> **What is expected**:
Carry on the article about Facebook and social commerce, picking up after its final sentence.

> **Excerpt to read**:
#####

27/07/11

By James Scott, MD EMEA at ChannelAdvisor

Since the launch of Facebook brand pages back in 2007, Facebook commerce has been growing steadily in value, but is now about to explode. Analysts have estimated that social commerce — with Facebook as the primary driver — will be worth $30bn by 2015, growing at a staggering rate from $5bn in 2011. Considering we are just two years down the road from the world’s first transaction on Facebook (a $34 bunch of flowers bought from 1-800-Flowers), this growth is quite phenomenal.

Last year, Facebook founder Mark Zuckerberg predicted this would be the case, saying: “If I had to guess, social commerce is the next area to really blow up.”

The stats speak for themselves. Facebook has around 750 million users worldwide, with over 250 million active mobile users. Of these users, 56% have clicked through to a retailer’s website because of a friend’s Facebook post.

Furthermore, 67% of shoppers spend more online after receiving recommendations from their online friends. This is key for retailers because Facebook users are interacting with friends all over the world, which, when it comes to online shopping, can be incredibly valuable for retailers.

Shopping is a social experience, from the days of home selling parties where groups would gather round a neighbour’s house, to the groups of friends and families you can see on any high street. With retail increasingly moving online, Facebook is looking for new ways to bring these social experiences into the world of e-commerce — and it seems to be succeeding.

Social tactics can be hugely valuable for retailers since consumers are much more likely to purchase a product if a friend has recommended it on Facebook. In fact, 90% of consumers trust recommendations from people they know. An example of this is Ticketmaster, who recently revealed that on average a link to one of their events shared on Facebook is worth $5.30.

#####

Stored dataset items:
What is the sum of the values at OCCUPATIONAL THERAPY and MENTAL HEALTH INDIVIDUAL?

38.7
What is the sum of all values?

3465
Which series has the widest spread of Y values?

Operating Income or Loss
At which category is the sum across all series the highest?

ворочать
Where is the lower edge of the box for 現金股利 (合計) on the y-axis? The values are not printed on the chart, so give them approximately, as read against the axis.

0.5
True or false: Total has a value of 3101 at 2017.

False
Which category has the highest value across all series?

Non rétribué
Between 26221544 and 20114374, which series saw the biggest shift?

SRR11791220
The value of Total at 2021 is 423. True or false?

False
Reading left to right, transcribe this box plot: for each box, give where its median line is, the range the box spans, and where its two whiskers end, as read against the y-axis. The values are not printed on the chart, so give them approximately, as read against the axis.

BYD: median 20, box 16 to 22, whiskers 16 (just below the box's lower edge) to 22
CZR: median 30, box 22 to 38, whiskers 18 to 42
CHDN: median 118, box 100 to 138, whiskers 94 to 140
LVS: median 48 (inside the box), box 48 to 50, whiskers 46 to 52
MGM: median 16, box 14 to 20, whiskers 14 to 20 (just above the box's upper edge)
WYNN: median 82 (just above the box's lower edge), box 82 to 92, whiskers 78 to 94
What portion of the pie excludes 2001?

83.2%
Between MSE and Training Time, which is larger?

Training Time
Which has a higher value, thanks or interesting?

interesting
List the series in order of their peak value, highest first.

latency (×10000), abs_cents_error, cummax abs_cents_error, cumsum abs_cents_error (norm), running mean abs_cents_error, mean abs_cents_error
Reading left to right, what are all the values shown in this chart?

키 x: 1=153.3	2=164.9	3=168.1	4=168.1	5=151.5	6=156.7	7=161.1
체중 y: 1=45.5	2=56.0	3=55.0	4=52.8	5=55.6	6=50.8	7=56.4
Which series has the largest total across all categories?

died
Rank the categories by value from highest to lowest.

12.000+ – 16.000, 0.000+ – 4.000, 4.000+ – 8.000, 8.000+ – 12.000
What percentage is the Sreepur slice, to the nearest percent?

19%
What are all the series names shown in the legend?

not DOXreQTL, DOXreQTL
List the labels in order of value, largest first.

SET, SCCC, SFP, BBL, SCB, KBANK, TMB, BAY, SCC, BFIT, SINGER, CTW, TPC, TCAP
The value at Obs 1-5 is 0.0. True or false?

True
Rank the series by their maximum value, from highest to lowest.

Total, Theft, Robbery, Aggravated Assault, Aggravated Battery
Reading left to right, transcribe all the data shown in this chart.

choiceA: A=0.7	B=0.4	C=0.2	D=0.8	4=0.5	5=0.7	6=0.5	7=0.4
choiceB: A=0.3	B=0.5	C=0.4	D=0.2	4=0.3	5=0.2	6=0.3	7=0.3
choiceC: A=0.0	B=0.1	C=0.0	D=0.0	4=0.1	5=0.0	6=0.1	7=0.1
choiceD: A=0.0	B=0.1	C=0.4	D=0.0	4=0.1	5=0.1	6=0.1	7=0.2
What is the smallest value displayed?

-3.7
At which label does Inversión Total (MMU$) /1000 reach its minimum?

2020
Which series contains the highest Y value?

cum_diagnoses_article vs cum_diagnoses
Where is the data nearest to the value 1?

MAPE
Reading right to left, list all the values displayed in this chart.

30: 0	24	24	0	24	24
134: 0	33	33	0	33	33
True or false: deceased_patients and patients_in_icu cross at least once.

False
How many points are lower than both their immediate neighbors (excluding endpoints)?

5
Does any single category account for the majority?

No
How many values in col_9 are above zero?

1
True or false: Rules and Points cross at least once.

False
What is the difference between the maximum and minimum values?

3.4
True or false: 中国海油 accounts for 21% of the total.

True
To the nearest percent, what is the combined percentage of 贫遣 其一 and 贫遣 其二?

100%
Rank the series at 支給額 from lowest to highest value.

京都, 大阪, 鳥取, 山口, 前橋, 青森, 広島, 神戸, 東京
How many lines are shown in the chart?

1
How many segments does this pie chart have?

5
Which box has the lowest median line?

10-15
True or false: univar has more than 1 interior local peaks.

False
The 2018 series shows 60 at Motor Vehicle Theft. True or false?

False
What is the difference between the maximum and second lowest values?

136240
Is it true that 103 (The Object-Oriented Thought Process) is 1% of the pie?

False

#####

> **Task response**:
Merchants need to be part of this movement and increase the channels they sell through to include Facebook. Research conducted at the recent ChannelAdvisor Catalyst 2011 conference in London found that 87% of firms are looking to increase the number of online channels that they sell through within the next three years. Encouragingly, our research found that social commerce is becoming more widely adopted, with 40% of retailers currently active on Facebook.

Already, one in five retailers (21%) see social networking as a sales channel in its own right, and the majority are using social media as a tool for marketing (64%) and community engagement (32%).

While Facebook offers ads and sponsored stories, the tool that has rapidly become the most important for online retailers is the ‘Like’ button. When a user clicks on the Like button, it shows up on their Facebook profile and on their friends’ news feeds, whether the Like button is hosted on Facebook or on a retailers’ website. It also allows the retailer to send messages to the user in the future.

First launched around a year ago, the Like button is already hosted on over 2.5 million websites globally and has quickly become a vital tool for building brand awareness online.

Over the next few years, we expect to see Like-influenced e-commerce become more and more influential in purchasing trends. The Like button is as powerful an indicator of intent as search is, but is also more personal and social, bringing the shopping experience closer to the consumer.
Facebook has also recently released the Send button, which allows a user to privately send a link to friends — both on and off Facebook. Send is another integration point for retailers to consider. If you have a Like button, there’s really no reason you shouldn’t offer a Send button as well for those users that may want to forward your product, offer or content to selected friends (on or off Facebook) in a more private setting. On the whole it creates more conversation about your brand.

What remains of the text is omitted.